Mercedes et McLaren ont effectué deux journées d'essais pneumatiques pour Pirelli sur le Nürburgring les 14 et 15 avril 2026, accumulant 2 106 kilomètres de données essentielles en vue des saisons 2026 et 2027.
Denis D est un passionné de Formule 1 et un bloggeur amateur spécialisé en technique automobile.
Le Nürburgring de retour en Formule 1 après six ans d’absence
Pour la première fois depuis le Grand Prix de l’Eifel 2020, des monoplaces de Formule 1 ont sillonné l’asphalte du Nürburgring. Les 14 et 15 avril 2026, Mercedes et McLaren ont répondu à l’appel de Pirelli pour deux journées d’essais dédiées au développement des pneumatiques, dans le cadre du vaste programme de validation mené par l’équipementier italien en prévision des saisons 2026 et 2027.
Ce retour sur les terres allemandes n’est pas anodin. Il y a six ans, Lewis Hamilton y avait remporté ce même Grand Prix de l’Eifel, en route vers son septième titre mondial – dans des conditions dantesques, où de l’eau chaude était versée sur les moteurs pour les réchauffer. Cette fois, c’est dans un contexte radicalement différent, celui d’un développement pneumatique collaboratif, que la Formule 1 a renoué avec le circuit de l’Eifel.
Deux jours, quatre pilotes, 2 106 kilomètres
Mardi 14 avril : Russell et Piastri lancent les hostilités
La première journée s’est ouverte sous des auspices compliqués. Les pluies nocturnes avaient laissé la piste détrempée, contraignant Oscar Piastri (McLaren) et George Russell (Mercedes) à effectuer quelques tours d’installation en gommes intermédiaires avant d’aborder le cœur du programme. Une fois la trajectoire asséchée, les deux pilotes ont enchaîné plusieurs relais de huit tours, évaluant différentes variantes de construction autour du composé C3.
Cependant, la journée a été perturbée du côté de McLaren : un problème technique a immobilisé la monoplace de Piastri depuis le début de la pause déjeuner jusqu’aux derniers instants de la session. Résultat, l’Australien n’a bouclé que 65 tours (335 km), contre 127 pour Russell (654 km). Le meilleur temps de la journée est revenu à Russell, avec un chrono de 1'33"899, contre 1'35"096 pour Piastri.

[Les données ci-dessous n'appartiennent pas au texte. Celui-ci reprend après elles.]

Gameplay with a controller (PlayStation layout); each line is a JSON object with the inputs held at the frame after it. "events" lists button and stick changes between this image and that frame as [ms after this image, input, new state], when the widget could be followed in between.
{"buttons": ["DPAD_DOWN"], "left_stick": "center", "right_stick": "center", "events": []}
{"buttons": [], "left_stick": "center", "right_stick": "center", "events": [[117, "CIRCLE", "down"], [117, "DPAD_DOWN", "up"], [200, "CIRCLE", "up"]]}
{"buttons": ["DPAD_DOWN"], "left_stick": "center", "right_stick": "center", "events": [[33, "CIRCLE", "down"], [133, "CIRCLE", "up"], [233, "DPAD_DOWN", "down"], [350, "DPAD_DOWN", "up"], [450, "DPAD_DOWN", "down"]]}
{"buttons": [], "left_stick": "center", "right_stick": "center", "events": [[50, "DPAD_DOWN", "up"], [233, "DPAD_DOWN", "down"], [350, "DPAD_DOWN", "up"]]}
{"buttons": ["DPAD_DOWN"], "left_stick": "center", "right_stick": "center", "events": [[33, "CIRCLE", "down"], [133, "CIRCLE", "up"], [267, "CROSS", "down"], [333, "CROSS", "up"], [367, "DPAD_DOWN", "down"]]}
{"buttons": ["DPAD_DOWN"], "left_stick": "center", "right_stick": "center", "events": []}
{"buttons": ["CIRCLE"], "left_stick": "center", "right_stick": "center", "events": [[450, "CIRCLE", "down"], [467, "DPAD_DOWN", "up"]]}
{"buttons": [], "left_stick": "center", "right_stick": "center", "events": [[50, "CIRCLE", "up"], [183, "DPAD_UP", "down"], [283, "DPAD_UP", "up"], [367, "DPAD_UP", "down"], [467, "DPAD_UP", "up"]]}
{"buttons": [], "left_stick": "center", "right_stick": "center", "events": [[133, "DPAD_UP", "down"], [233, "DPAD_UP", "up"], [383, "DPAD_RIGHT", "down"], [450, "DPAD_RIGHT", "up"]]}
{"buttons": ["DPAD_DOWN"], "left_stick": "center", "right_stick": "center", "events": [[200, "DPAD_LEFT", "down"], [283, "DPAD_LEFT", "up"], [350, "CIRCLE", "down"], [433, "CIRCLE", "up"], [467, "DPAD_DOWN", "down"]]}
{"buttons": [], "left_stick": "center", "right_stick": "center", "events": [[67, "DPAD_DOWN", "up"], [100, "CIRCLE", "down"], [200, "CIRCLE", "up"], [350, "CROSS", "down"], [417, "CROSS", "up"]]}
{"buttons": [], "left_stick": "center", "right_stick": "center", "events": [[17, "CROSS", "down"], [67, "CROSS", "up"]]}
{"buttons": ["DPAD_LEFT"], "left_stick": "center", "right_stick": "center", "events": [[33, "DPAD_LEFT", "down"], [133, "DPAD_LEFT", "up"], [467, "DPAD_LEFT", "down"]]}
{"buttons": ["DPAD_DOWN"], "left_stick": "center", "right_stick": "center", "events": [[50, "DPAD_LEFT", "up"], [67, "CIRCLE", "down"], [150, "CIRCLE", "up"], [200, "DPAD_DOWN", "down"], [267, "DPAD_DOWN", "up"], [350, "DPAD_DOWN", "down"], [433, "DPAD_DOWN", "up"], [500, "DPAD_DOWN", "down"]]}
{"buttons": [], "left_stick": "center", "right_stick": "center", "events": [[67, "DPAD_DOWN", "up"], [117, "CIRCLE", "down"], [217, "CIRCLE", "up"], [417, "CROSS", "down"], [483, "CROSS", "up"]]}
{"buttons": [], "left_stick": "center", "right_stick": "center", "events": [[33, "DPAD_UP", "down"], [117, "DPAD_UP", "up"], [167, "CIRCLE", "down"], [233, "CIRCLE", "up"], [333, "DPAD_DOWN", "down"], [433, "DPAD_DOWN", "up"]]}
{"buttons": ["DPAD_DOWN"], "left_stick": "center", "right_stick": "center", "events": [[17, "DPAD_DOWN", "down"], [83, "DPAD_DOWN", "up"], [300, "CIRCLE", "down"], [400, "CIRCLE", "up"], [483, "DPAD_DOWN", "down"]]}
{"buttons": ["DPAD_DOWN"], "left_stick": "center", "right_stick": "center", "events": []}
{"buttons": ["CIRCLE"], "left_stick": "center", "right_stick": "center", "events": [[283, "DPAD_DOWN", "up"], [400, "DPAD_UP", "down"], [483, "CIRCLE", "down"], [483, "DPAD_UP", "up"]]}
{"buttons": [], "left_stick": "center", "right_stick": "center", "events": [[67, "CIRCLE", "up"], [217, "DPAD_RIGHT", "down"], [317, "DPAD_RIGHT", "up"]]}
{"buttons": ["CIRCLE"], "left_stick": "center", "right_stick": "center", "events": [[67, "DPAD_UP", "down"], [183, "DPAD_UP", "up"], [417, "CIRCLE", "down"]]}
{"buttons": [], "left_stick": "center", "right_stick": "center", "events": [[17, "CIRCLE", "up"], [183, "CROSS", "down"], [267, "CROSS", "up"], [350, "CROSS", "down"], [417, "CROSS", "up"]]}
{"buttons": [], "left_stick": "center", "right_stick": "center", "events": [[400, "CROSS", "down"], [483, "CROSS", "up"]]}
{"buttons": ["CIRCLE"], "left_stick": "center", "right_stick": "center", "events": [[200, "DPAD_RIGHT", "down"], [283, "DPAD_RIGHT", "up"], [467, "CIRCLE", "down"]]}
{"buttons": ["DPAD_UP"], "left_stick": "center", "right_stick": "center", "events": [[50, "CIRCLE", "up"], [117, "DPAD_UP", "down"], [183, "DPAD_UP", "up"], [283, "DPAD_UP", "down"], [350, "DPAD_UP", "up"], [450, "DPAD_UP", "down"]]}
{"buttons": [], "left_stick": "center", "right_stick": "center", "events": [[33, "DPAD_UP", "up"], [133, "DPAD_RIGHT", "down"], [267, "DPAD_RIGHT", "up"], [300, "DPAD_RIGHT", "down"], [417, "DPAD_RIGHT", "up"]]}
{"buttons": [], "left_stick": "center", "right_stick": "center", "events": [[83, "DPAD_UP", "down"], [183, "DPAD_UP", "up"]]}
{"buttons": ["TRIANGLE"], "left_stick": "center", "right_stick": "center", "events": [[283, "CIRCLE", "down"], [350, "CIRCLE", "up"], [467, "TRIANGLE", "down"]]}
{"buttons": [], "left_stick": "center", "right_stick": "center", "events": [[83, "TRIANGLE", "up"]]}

Mercredi 15 avril : Antonelli devance Norris
La seconde journée a vu entrer en scène Kimi Antonelli pour Mercedes et Lando Norris pour McLaren. Le champion du monde en titre a ainsi repris le volant de sa MCL40 sur un circuit qui lui est familier depuis ses débuts en karting. Les conditions météorologiques se sont révélées particulières : la piste atteignait 37°C dans les zones exposées au soleil, tandis que la température ambiante n’a jamais dépassé 15°C – un écart thermique caractéristique de ce circuit de l’Eifel, aux humeurs aussi changeantes qu’imprévisibles.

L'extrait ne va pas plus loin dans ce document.